Wednesday, November 14, 2012

Weird Account of Early Christianity; Professor X in the Basement of the Ivory Tower

( Originally written and posted on MySpace on  June 14, 2008 )

Weird Account of Early Christianity

 
Most of the books in my home library I have obtained by not paying the full price for them.  They were given to me as review copies, copies bought at a used bookstore, or remaindered books.   Often, a hardback book is remaindered when the paperback edition is published.   Other books are remaindered because they are slightly damaged.   I was leafing through one of my remaindered books yesterday, Robert Wolfe's  Remember to Dream: A History of Jewish Radicalism, and came across this strange account of the origin of Christianity:

    "Like all the other Middle Eastern peoples, the Judeans were eventually subjected to Roman rule.   The Romans treated all their subjects harshly, but they were particularly cruel and vindictive in their relations with the Judeans because they associated Hebrew law with slave revolts.   The Romans relied heavily on slave labor and imported literally millions of slaves into Italy to work in the fields and mines.   They were aware that Hebrew law was basically hostile to the institution of slavery, and therefore sought to suppress all manifestations of Hebrew culture in Judah.   When the Judeans rebelled against these policies, the Romans put down the uprising in a genocidal manner, killing over 1 million Judeans in the First Jewish War alone, which ended in 73 CE.   This unprecedented act of mass murder gave rise to a widespread movement of sympathy with the martyred Judeans.   Within the Roman empire itself, this movement assumed the form of a strange, cannibalistic cult of a martyred Jew, whose flesh and blood was eaten in effigy by the contrite but still bloodthirsty Romans.   This same movement of sympathy expressed itself in a more positive way outside the Roman world in the form of a number of new kingdoms which sought to pattern themselves after the laws and culture of Judah.  Kingdoms of this type were established in Ethiopia, Yemen and the coast of North Africa during the period from the 3rd to the 7th centuries CE.   These kingdoms called themselves Jewish and many of their subjects called themselves Jews.   In Ethiopia they spoke Ge'ez, in Yemen Arabic and in North Africa Berber" (pp. 326-7).
 

Wolfe's book was published in 1994 at New York City by the Jewish Radical Education Project.   During the 1960s, the Students for a Democratic Society set up a number of urban-based "radical education projects."   Wolfe's book comes out of this tradition.   It makes interesting reading because it reveals that Communism and Marxism both in Russia and in the United States have been virtually created and sustained by the Jews.   This is an assertion sustained by the research of almost innumerable other Jewish authors.  However, Wolfe's interpretation of Christianity as an early Jewish movement of protest against the Roman genocide of the Jews is rather remarkable.   Supposedly, if one accepts this theory, this means that Christianity, when it developed into a European-based faith, had somehow "forgotten" this aspect of its origins.   This theory is even more fantastic than Sigmund Freud's account in  Moses and Monotheism   which represents Moses as having been a renegade Egyptian.     

    
      
( Originally written and posted on MySpace on May 22, 2008 )

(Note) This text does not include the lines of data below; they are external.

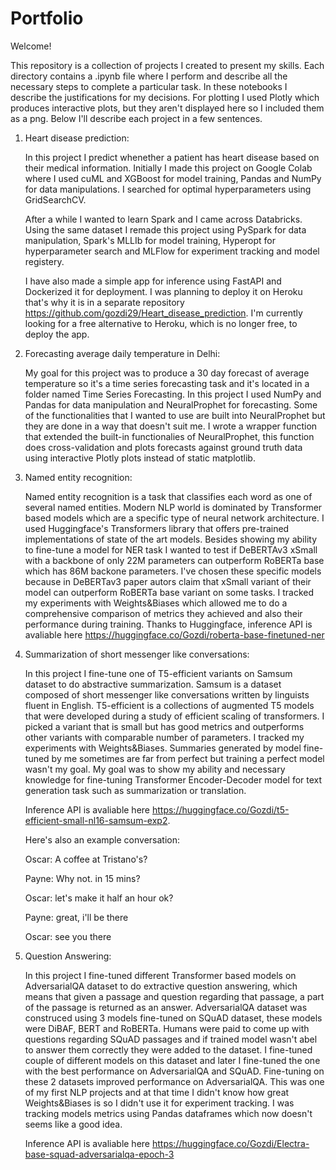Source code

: # Portfolio

Welcome!

This repository is a collection of projects I created to present my skills.
Each directory contains a .ipynb file where I perform and describe all the necessary steps to complete a particular task. 
In these notebooks I describe the justifications for my decisions. For plotting I used Plotly which produces interactive plots, but
they aren't displayed here so I included them as a png. 
Below I'll describe each project in a few sentences.

   
1. Heart disease prediction:
    
    In this project I predict whenether a patient has heart disease based on their medical information. 
    Initially I made this project on Google Colab where I used cuML and XGBoost for model training, Pandas and NumPy for data manipulations. I searched for optimal hyperparameters using GridSearchCV. 
    
    After a while I wanted to learn Spark and I came across Databricks. Using the same dataset I remade this project using PySpark for data manipulation, Spark's MLLIb for model training, Hyperopt for hyperparameter search and MLFlow for experiment tracking and model registery.
    
    I have also made a simple app for inference using FastAPI and Dockerized it for deployment. I was planning to deploy it on Heroku that's why it is in a separate repository https://github.com/gozdi29/Heart_disease_prediction. I'm currently looking for a free alternative to Heroku, which is no longer free, to deploy the app.
    
    
2. Forecasting average daily temperature in Delhi:

    My goal for this project was to produce a 30 day forecast of average temperature so it's a time series forecasting task and it's located in a folder named Time Series Forecasting.
    In this project I used NumPy and Pandas for data manipulation and NeuralProphet for forecasting. Some of the functionalities that I wanted to use are built into NeuralProphet but they are done in a way that doesn't suit me.
    I wrote a wrapper function that extended the built-in functionalies of NeuralProphet, this function does cross-validation and plots forecasts against ground truth data using interactive Plotly plots instead of static matplotlib.
    
3. Named entity recognition:

    Named entity recognition is a task that classifies each word as one of several named entities. Modern NLP world is dominated by 
    Transformer based models which are a specific type of neural network architecture. I used Huggingface's Transformers library that offers pre-trained implementations of state of the art models. Besides showing my ability to fine-tune a model for NER task I wanted to test if DeBERTAv3 xSmall with a backbone of only 22M parameters can outperform RoBERTa base which has 86M backone parameters. I've chosen these specific models because in DeBERTav3 paper autors claim that xSmall variant of their model can outperform RoBERTa base variant on some tasks. I tracked my experiments with Weights&Biases which allowed me to do a comprehensive comparison of metrics they achieved and also their performance during training. Thanks to Huggingface, inference API is avaliable here https://huggingface.co/Gozdi/roberta-base-finetuned-ner
    
4. Summarization of short messenger like conversations:
    
    In this project I fine-tune one of T5-efficient variants on Samsum dataset to do abstractive summarization. Samsum is a dataset composed of short messenger like conversations written by linguists fluent in English. T5-efficient is a collections of augmented T5 models that were developed during a study of efficient scaling of transformers. I picked a variant that is small but has good metrics and outperforms other variants with comparable number of parameters. I tracked my experiments with Weights&Biases. Summaries generated by model fine-tuned by me sometimes are far from perfect but training a perfect model wasn't my goal. My goal was to show my ability and necessary knowledge for fine-tuning Transformer Encoder-Decoder model for text generation task such as summarization or translation.
    
    Inference API is avaliable here https://huggingface.co/Gozdi/t5-efficient-small-nl16-samsum-exp2. 
    
    Here's also an example conversation:
    
    Oscar: A coffee at Tristano's?

    Payne: Why not. in 15 mins?

    Oscar: let's make it half an hour ok?

    Payne: great, i'll be there

    Oscar: see you there
    
    
5. Question Answering:

    In this project I fine-tuned different Transformer based models on AdversarialQA dataset to do extractive question answering, which means that given a passage and question regarding that passage, a part of the passage is returned as an answer. AdversarialQA dataset was construced using 3 models fine-tuned on SQuAD dataset, these models were DiBAF, BERT and RoBERTa. Humans were paid to come up with questions regarding SQuAD passages and if trained model wasn't abel to answer them correctly they were added to the dataset. I fine-tuned couple of different models on this dataset and later I fine-tuned the one with the best performance on AdversarialQA and SQuAD. Fine-tuning on these 2 datasets improved performance on AdversarialQA. This was one of my first NLP projects and at that time I didn't know how great Weights&Biases is so I didn't use it for experiment tracking. I was tracking models metrics using Pandas dataframes which now doesn't seems like a good idea.
    
    Inference API is avaliable here https://huggingface.co/Gozdi/Electra-base-squad-adversarialqa-epoch-3
    
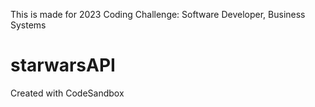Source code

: This is made for 2023 Coding Challenge: Software Developer, Business Systems 
# starwarsAPI
Created with CodeSandbox

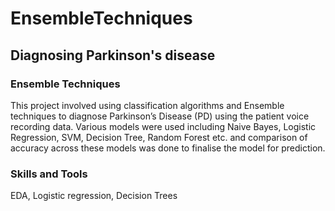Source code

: # EnsembleTechniques

## Diagnosing Parkinson's disease

### Ensemble Techniques

This project involved using classification algorithms and Ensemble techniques to diagnose Parkinson’s Disease (PD) using the patient voice recording data. Various models were used including Naive Bayes, Logistic Regression, SVM, Decision Tree, Random Forest etc. and comparison of accuracy across these models was done to finalise the model for prediction.

### Skills and Tools

EDA, Logistic regression, Decision Trees
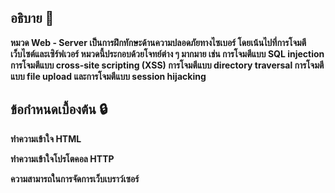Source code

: ## อธิบาย 💬
**หมวด Web - Server เป็นการฝึกทักษะด้านความปลอดภัยทางไซเบอร์ โดยเน้นไปที่การโจมตีเว็บไซต์และเซิร์ฟเวอร์ หมวดนี้ประกอบด้วยโจทย์ต่าง ๆ มากมาย เช่น การโจมตีแบบ SQL injection การโจมตีแบบ cross-site scripting (XSS) การโจมตีแบบ directory traversal การโจมตีแบบ file upload และการโจมตีแบบ session hijacking**

## ข้อกําหนดเบื้องต้น 🔒
**ทําความเข้าใจ HTML**

**ทําความเข้าใจโปรโตคอล HTTP**

**ความสามารถในการจัดการเว็บเบราว์เซอร์**
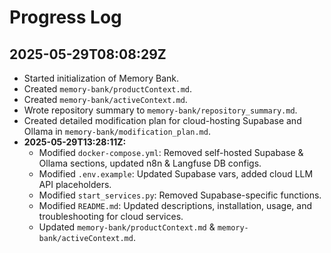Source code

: # Progress Log

## 2025-05-29T08:08:29Z
- Started initialization of Memory Bank.
- Created `memory-bank/productContext.md`.
- Created `memory-bank/activeContext.md`.
- Wrote repository summary to `memory-bank/repository_summary.md`.
- Created detailed modification plan for cloud-hosting Supabase and Ollama in `memory-bank/modification_plan.md`.
- **2025-05-29T13:28:11Z:**
  - Modified `docker-compose.yml`: Removed self-hosted Supabase & Ollama sections, updated n8n & Langfuse DB configs.
  - Modified `.env.example`: Updated Supabase vars, added cloud LLM API placeholders.
  - Modified `start_services.py`: Removed Supabase-specific functions.
  - Modified `README.md`: Updated descriptions, installation, usage, and troubleshooting for cloud services.
  - Updated `memory-bank/productContext.md` & `memory-bank/activeContext.md`.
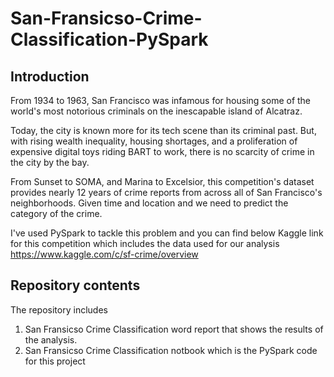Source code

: # San-Fransicso-Crime-Classification-PySpark
## Introduction

From 1934 to 1963, San Francisco was infamous for housing some of the world's most notorious criminals on the inescapable island of Alcatraz.

Today, the city is known more for its tech scene than its criminal past. But, with rising wealth inequality, housing shortages, and a proliferation of expensive digital toys riding BART to work, there is no scarcity of crime in the city by the bay.

From Sunset to SOMA, and Marina to Excelsior, this competition's dataset provides nearly 12 years of crime reports from across all of San Francisco's neighborhoods. Given time and location and we need to predict the category of the crime.

I've used PySpark to tackle this problem and you can find below Kaggle link for this competition which includes the data used for our analysis
https://www.kaggle.com/c/sf-crime/overview

## Repository contents

The repository includes

1. San Fransicso Crime Classification word report that shows the results of the analysis.
2. San Fransicso Crime Classification notbook which is the PySpark code for this project
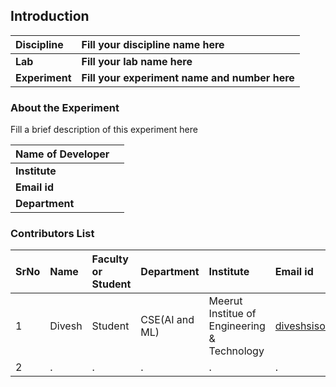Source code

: ## Introduction

| <b>Discipline  | <b>Fill your discipline name here             |
| :------------- | :-------------------------------------------- |
| <b> Lab        | <b> Fill your lab name here                   |
| <b> Experiment | <b> Fill your experiment name and number here |

### About the Experiment

Fill a brief description of this experiment here

| <b>Name of Developer | <b> |
| :------------------- | :-- |
| <b> Institute        | <b> |
| <b> Email id         | <b> |
| <b> Department       |

### Contributors List

| SrNo | Name   | Faculty or Student | Department     | Institute                                   | Email id                  |
| :--- | :----- | :----------------- | :------------- | :------------------------------------------ | :------------------------ |
| 1    | Divesh | Student            | CSE(AI and ML) | Meerut Institue of Engineering & Technology | diveshsisodiads@gmail.com |
| 2    | .      | .                  | .              | .                                           | .                         |
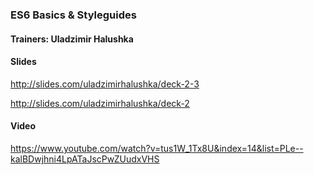 
### ES6 Basics & Styleguides

#### Trainers: Uladzimir Halushka

#### Slides 

http://slides.com/uladzimirhalushka/deck-2-3

http://slides.com/uladzimirhalushka/deck-2

#### Video

https://www.youtube.com/watch?v=tus1W_1Tx8U&index=14&list=PLe--kalBDwjhni4LpATaJscPwZUudxVHS

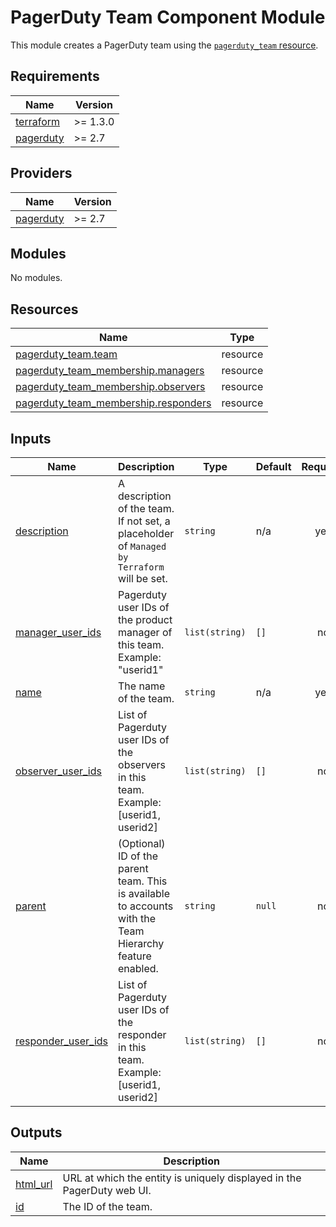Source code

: # PagerDuty Team Component Module

This module creates a PagerDuty team using the [`pagerduty_team` resource](https://registry.terraform.io/providers/PagerDuty/pagerduty/latest/docs/resources/team).

<!-- BEGIN_TF_DOCS -->
## Requirements

| Name | Version |
|------|---------|
| <a name="requirement_terraform"></a> [terraform](#requirement\_terraform) | >= 1.3.0 |
| <a name="requirement_pagerduty"></a> [pagerduty](#requirement\_pagerduty) | >= 2.7 |

## Providers

| Name | Version |
|------|---------|
| <a name="provider_pagerduty"></a> [pagerduty](#provider\_pagerduty) | >= 2.7 |

## Modules

No modules.

## Resources

| Name | Type |
|------|------|
| [pagerduty_team.team](https://registry.terraform.io/providers/pagerduty/pagerduty/latest/docs/resources/team) | resource |
| [pagerduty_team_membership.managers](https://registry.terraform.io/providers/pagerduty/pagerduty/latest/docs/resources/team_membership) | resource |
| [pagerduty_team_membership.observers](https://registry.terraform.io/providers/pagerduty/pagerduty/latest/docs/resources/team_membership) | resource |
| [pagerduty_team_membership.responders](https://registry.terraform.io/providers/pagerduty/pagerduty/latest/docs/resources/team_membership) | resource |

## Inputs

| Name | Description | Type | Default | Required |
|------|-------------|------|---------|:--------:|
| <a name="input_description"></a> [description](#input\_description) | A description of the team. If not set, a placeholder of `Managed by Terraform` will be set. | `string` | n/a | yes |
| <a name="input_manager_user_ids"></a> [manager\_user\_ids](#input\_manager\_user\_ids) | Pagerduty user IDs of the product manager of this team.<br>    Example: "userid1" | `list(string)` | `[]` | no |
| <a name="input_name"></a> [name](#input\_name) | The name of the team. | `string` | n/a | yes |
| <a name="input_observer_user_ids"></a> [observer\_user\_ids](#input\_observer\_user\_ids) | List of Pagerduty user IDs of the observers in this team.<br>    Example: [userid1, userid2] | `list(string)` | `[]` | no |
| <a name="input_parent"></a> [parent](#input\_parent) | (Optional) ID of the parent team. This is available to accounts with the Team Hierarchy feature enabled. | `string` | `null` | no |
| <a name="input_responder_user_ids"></a> [responder\_user\_ids](#input\_responder\_user\_ids) | List of Pagerduty user IDs of the responder in this team.<br>    Example: [userid1, userid2] | `list(string)` | `[]` | no |

## Outputs

| Name | Description |
|------|-------------|
| <a name="output_html_url"></a> [html\_url](#output\_html\_url) | URL at which the entity is uniquely displayed in the PagerDuty web UI. |
| <a name="output_id"></a> [id](#output\_id) | The ID of the team. |
<!-- END_TF_DOCS -->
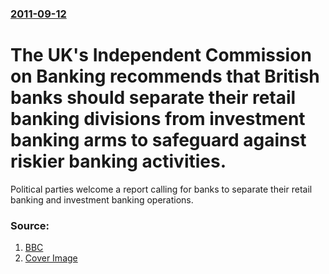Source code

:### [2011-09-12](/news/2011/09/12/index.md)

# The UK's Independent Commission on Banking recommends that British banks should separate their retail banking divisions from investment banking arms to safeguard against riskier banking activities. 

Political parties welcome a report calling for banks to separate their retail banking and investment banking operations.


### Source:

1. [BBC](http://www.bbc.co.uk/news/business-14877865)
1. [Cover Image](http://ichef.bbci.co.uk/news/1024/media/images/55302000/jpg/_55302297_tln7l4rf.jpg)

"In the Basement of the Ivory Tower," by Professor X

The June 2008 issue of The Atlantic Monthly has a revealing article about a two-sided collapse of standards in large areas of higher education.   The author is identified only as Professor X, self-described as teaching as an adjunct at a private college and a community college somewhere in the northeastern USA.  Adjuncts, part-time instructional appointees who usually work on a semester-by-semester basis and who also usually lack all benefits and earn very low pay, have become the industrial reserve army for postsecondary education.   The number of students taught by adjuncts steadily grows.
 

Professor X teaches English composition.  He dwells on the difficulty in working with students of this subject.  Objective tests are not involved.  Moreover, there is the problem of showing students with abysmal writing (and thinking) skills what their shortcomings are.  As if that were not daunting enough, Professor X has come to the firm conviction that American higher education with its mania for ever-growing enrollments of students, capable or not, is debasing itself and deceiving the hapless students who hope to acquire skills that will be forever denied to them because of their own lack of inherent ability.
 

I see this sad situation as an outcome of two seemingly contrary forces:  (1) the unrealistic egalitarianism of academic people in the humanities and the social sciences and  (2) the  capitulation of college administrators to the Chamber of Commerce's expectation that more is always tantamount to better.